Obviously, pro bono work greatly benefits organizations that need advice to grow, but are not in a financial state to pay for expensive professional services. For companies stuck in a Catch-22 like this, consultants that offer pro bono services are saviours. However, pro bono consulting benefits more than just the company that receives the services.
Many seasoned business consultants offer pro bono services to give back to a long-term client, support a not-for-profit organization they respect or polish up a newly acquired skill, while fresh, thriving consultants do pro bono work to gain experience and credibility.
As we can see, pro bono is also greatly beneficial to the professional providing the service.
What prevents people from doing pro bono work?
- Financial resources: Obviously, money plays a part in the decision to offer your services 'for free' (in the traditional meaning of the word, anyway). "I need to earn an income" is a pretty legitimate reason to choose not to concentrate on providing too many of your services "pro bono".
- No clear personal benefit: You may be extremely passionate about homeless animals or educating children about environmental sustainability. While this altruistic motivation will keep you excited and passionate to work, at some point in time, when times get tough, it will be hard to keep going unless you have another, more personal reason. Humans are wired to be selfish - it is a survival instinct. Hence, like with anything in life, you need to be benefitting from your pro bono work. When agreeing to do pro bono work, always remember to find mutual benefits - for both you and your client.
- Burn out: Even if you are the most productive person in the world, you only have 24 hours in a day. Unless you managed to find a way to be in two places at once (in which case, please share your secret!), there are only so many clients to can work with every week. No matter how big and generous your heart is, there is such a thing too many pro bono projects. Many consultants burn out from trying to do too much. When you have a lot of high-demand and paying projects, it may not be the best time to take on 3 more pro bono clients.
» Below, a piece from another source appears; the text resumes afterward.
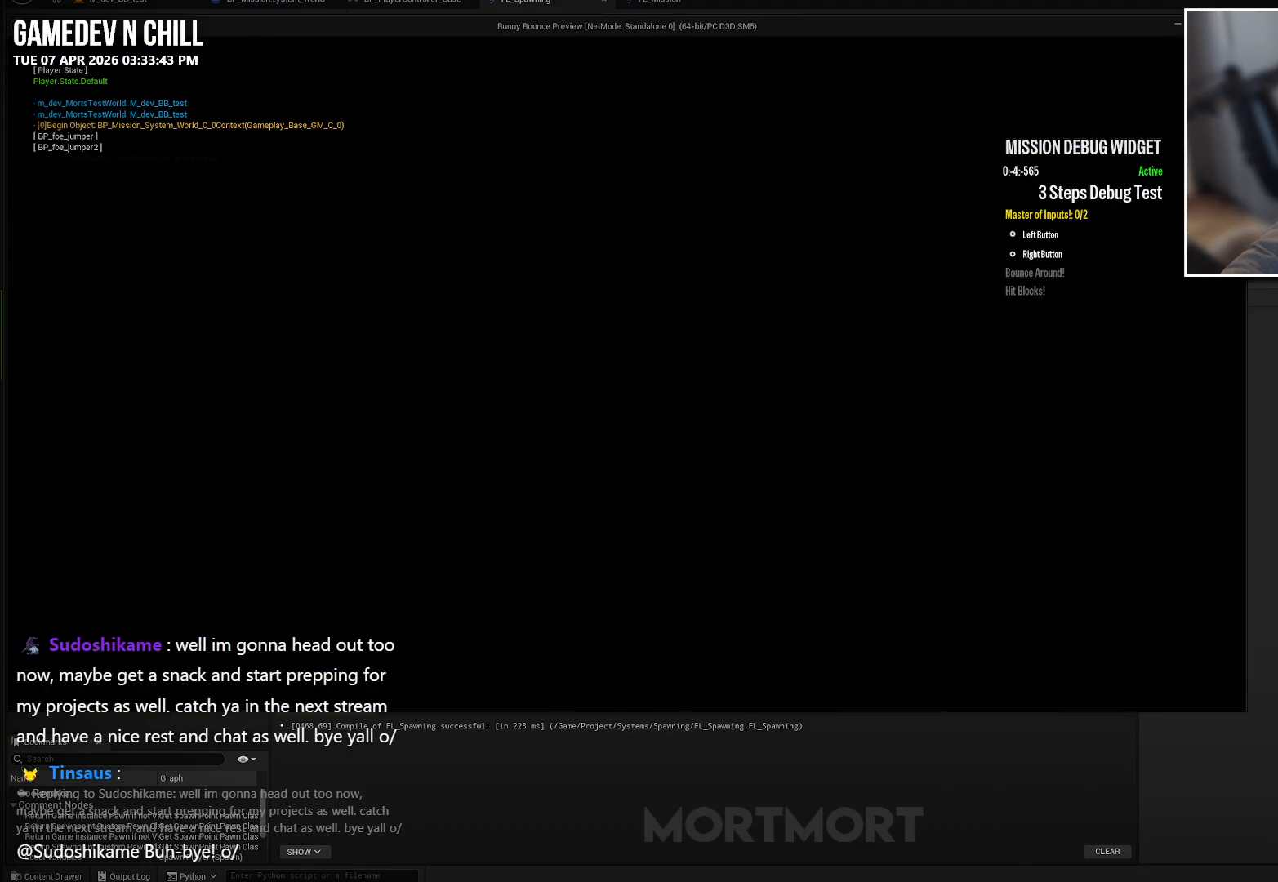
{"buttons": [], "left_stick": "center", "right_stick": "center", "events": []}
- Maintaining reputation: Another factor that many consultants take into consideration is their reputation or personal brand. Having a certain reputation can be important for your career, and it is easy to be known for something that is less than desirable for your next career move. Sometimes, doing pro bono work for a non-profit can benefit your reputation. At other times, it might do the complete opposite. Evaluate your options, their consequences, and be smart about it.
- All of the above: Naturally, when making the decision whether or not to provide pro bono services, people consider many factors. There is always an appropriate time to offer and not offer pro bono work, of course. But let's consider the case of making the decision broad decision of whether to ever offer pro bono services. While sometimes, there may be a legitimate reason for deciding not to offer pro bono services, a lot of the time, we all find excuses. "I don't have time"..."I'm worth more than that"..."I've learned all there is to learn in this industry"... Deep down we know that these voices are probably wrong. If you want to find time, re-evaluate your priorities and make some. If you think you should be getting paid more, find something that would pay you more, or find something that you love doing so much that it doesn't even matter. If you want to find something new to learn, just keep an open mind.
So, "to pro bono or not to pro bono?", you ask?
Did you put it on your LinkedIn profile? There's your answer.